Quand le carbone redessine la valeur

On cherche encore la valeur verte. Pendant ce temps, la décote brune s’installe. Le Baromètre bas carbone – que Business Immo Global publie a l’occasion du Sibca – envoie un autre signal. Difficile à ignorer. Pour plus de la moitié des investisseurs et développeurs interrogés, le premier moteur de l’engagement vers la neutralité carbone n’est pas la règlementation, ni même l’urgence climatique. C’est la liquidité des actifs.

Le carbone n’a peut-être pas encore un prix, mais il a déjà un coût. Un immeuble au bilan carbone désastreux peut rester occupé et produire des cash-flows. Mais combien de locataires pourront l’intégrer à leurs engagements environnementaux ? Combien d’acquéreurs voudront encore le reprendre ? Combien de préteurs financeront sa transformation ? A mesure que ces cercles se resserrent, la liquidité recule.

Pragmatiques, plus de trois répondants sur quatre envisagent d’arbitrer les actifs qui ne satisfont pas leurs objectifs bas carbone. Une proportion comparable anticipe une décote. Le bilan carbone ne dit pas à lui seul combien vaut un immeuble, mais il mesure de plus en plus la distance qui le sépare du marché.

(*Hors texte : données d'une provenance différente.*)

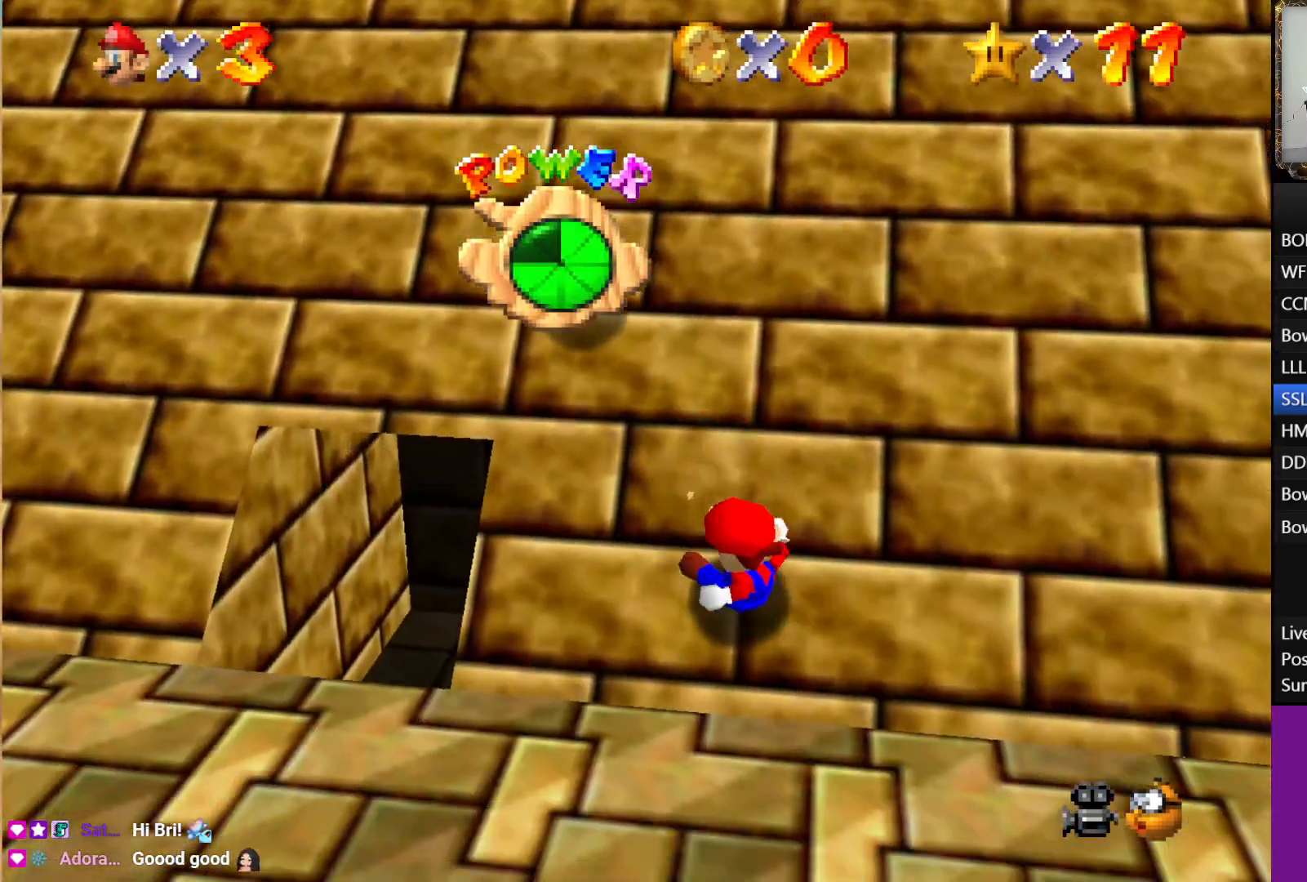
{"buttons": [], "left_stick": "center", "right_stick": "center", "events": []}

La bonne nouvelle est que l’avenir n’appartient pas uniquement aux immeubles neufs les plus performants. Pour 81 % des investisseurs interroges, la rénovation du parc existant constitue la première stratégie de transition. C’est là que se trouve le principal gisement de progrès : transformer plutôt qu’abandonner, programmer plutôt que subir, investir aujourd’hui pour éviter l’obsolescence demain. La décarbonation peut devenir une arme de reconquête du stock. C’est là que se trouvent les émissions a éviter, mais aussi les valeurs à défendre.

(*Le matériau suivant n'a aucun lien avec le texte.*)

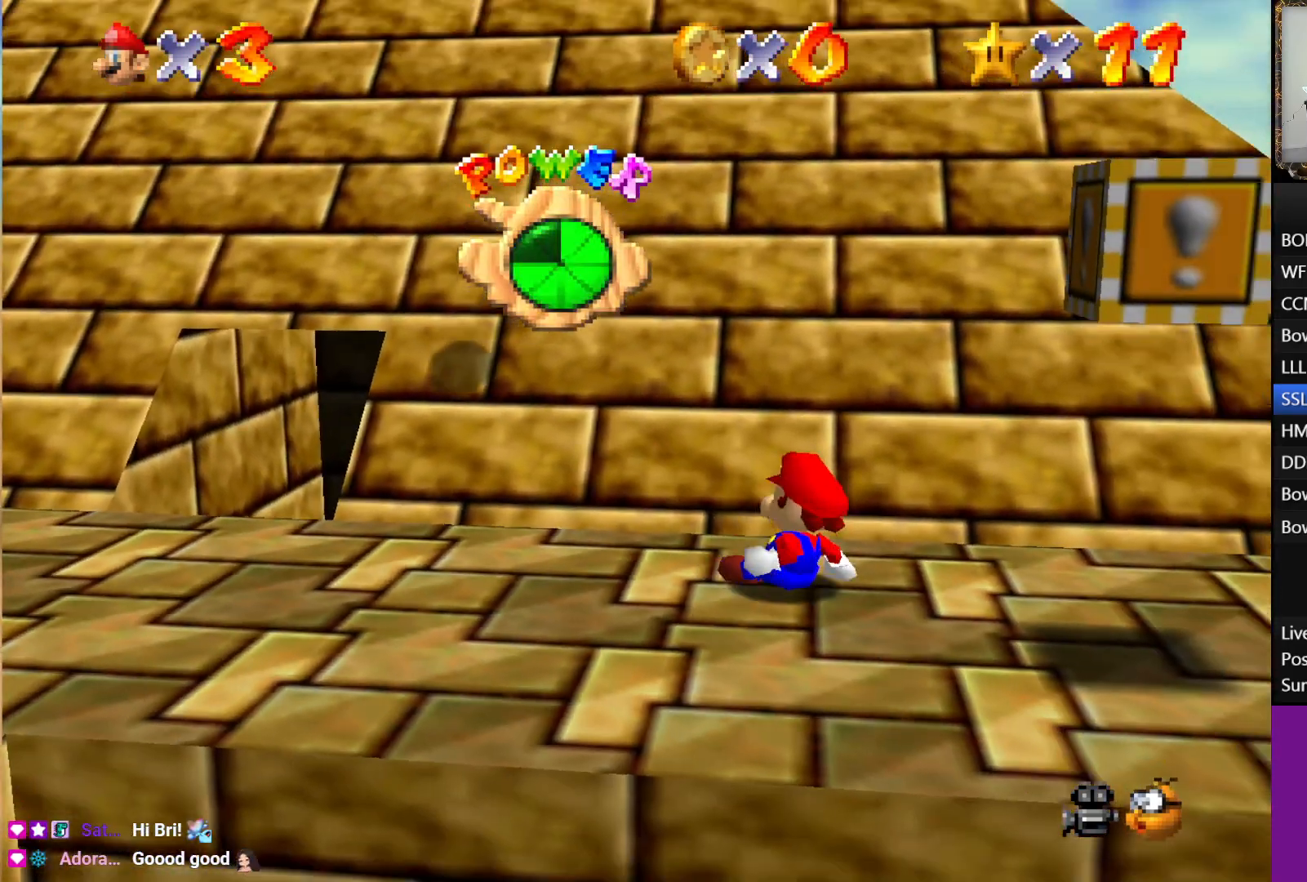
{"buttons": [], "left_stick": "left", "right_stick": "center", "events": [[83, "left_stick", "left"]]}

Reste à passer des engagements aux travaux. Les professionnels réclament a juste titre des règles cohérentes, des méthodes comparables, des financements adaptés. Ils ont raison. On ne décarbone pas des milliards d’euros de patrimoine avec des déclarations d’intention. Pas plus qu’on ne finance une rénovation sans trajectoire, sans données et sans partage de la valeur entre propriétaires et occupants.

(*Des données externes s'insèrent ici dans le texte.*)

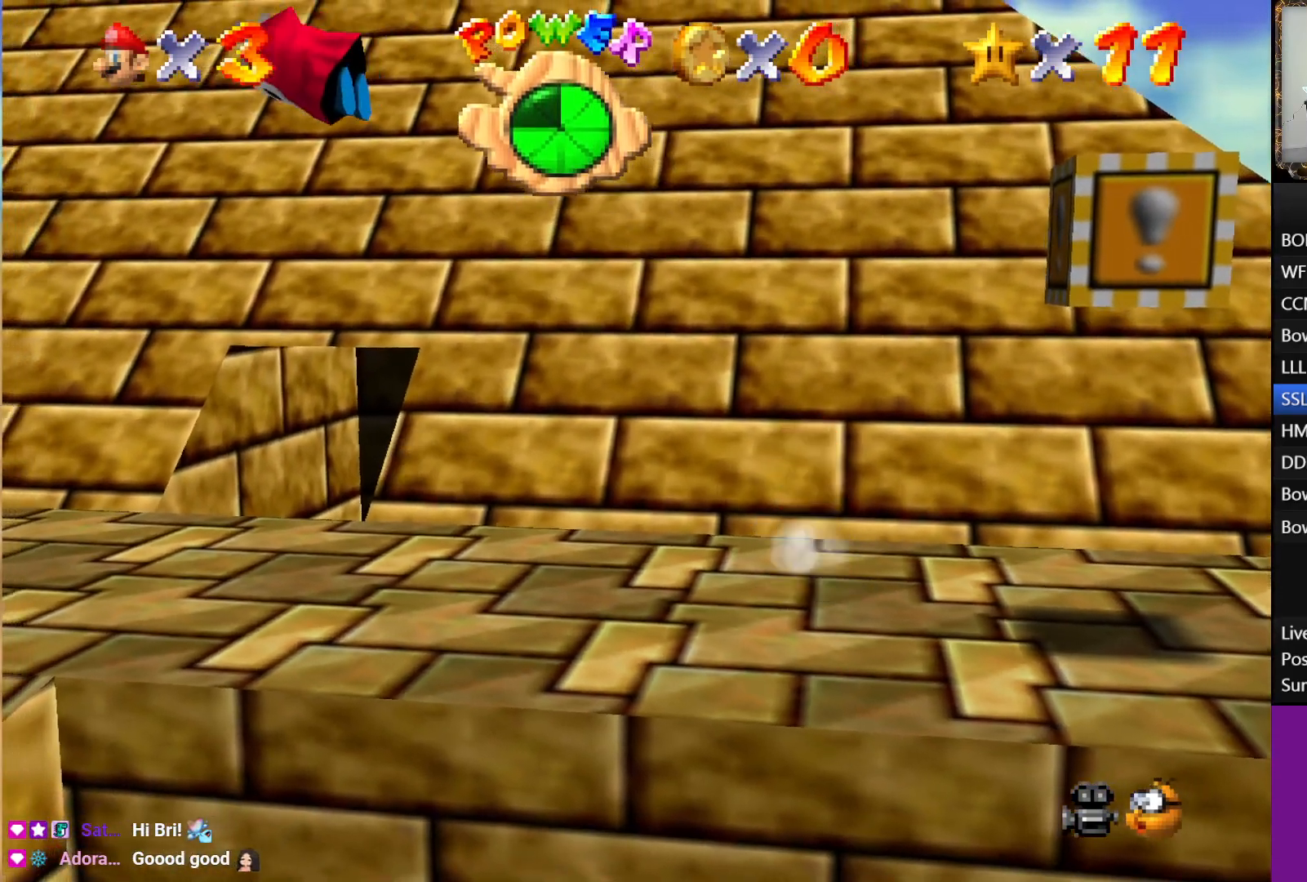
{"buttons": [], "left_stick": "left", "right_stick": "center", "events": []}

Le sujet n’est donc plus de savoir si la performance environnementale entrera dans la valeur. Elle y est déjà. Demain, l’actif le plus menacé ne sera pas forcément celui qui émettra le plus de CO2, mais celui dont personne ne saura financer la transformation. Le carbone est devenu le thermomètre de la liquidité immobilière. L’ignorer, c’est déjà avoir de la fièvre.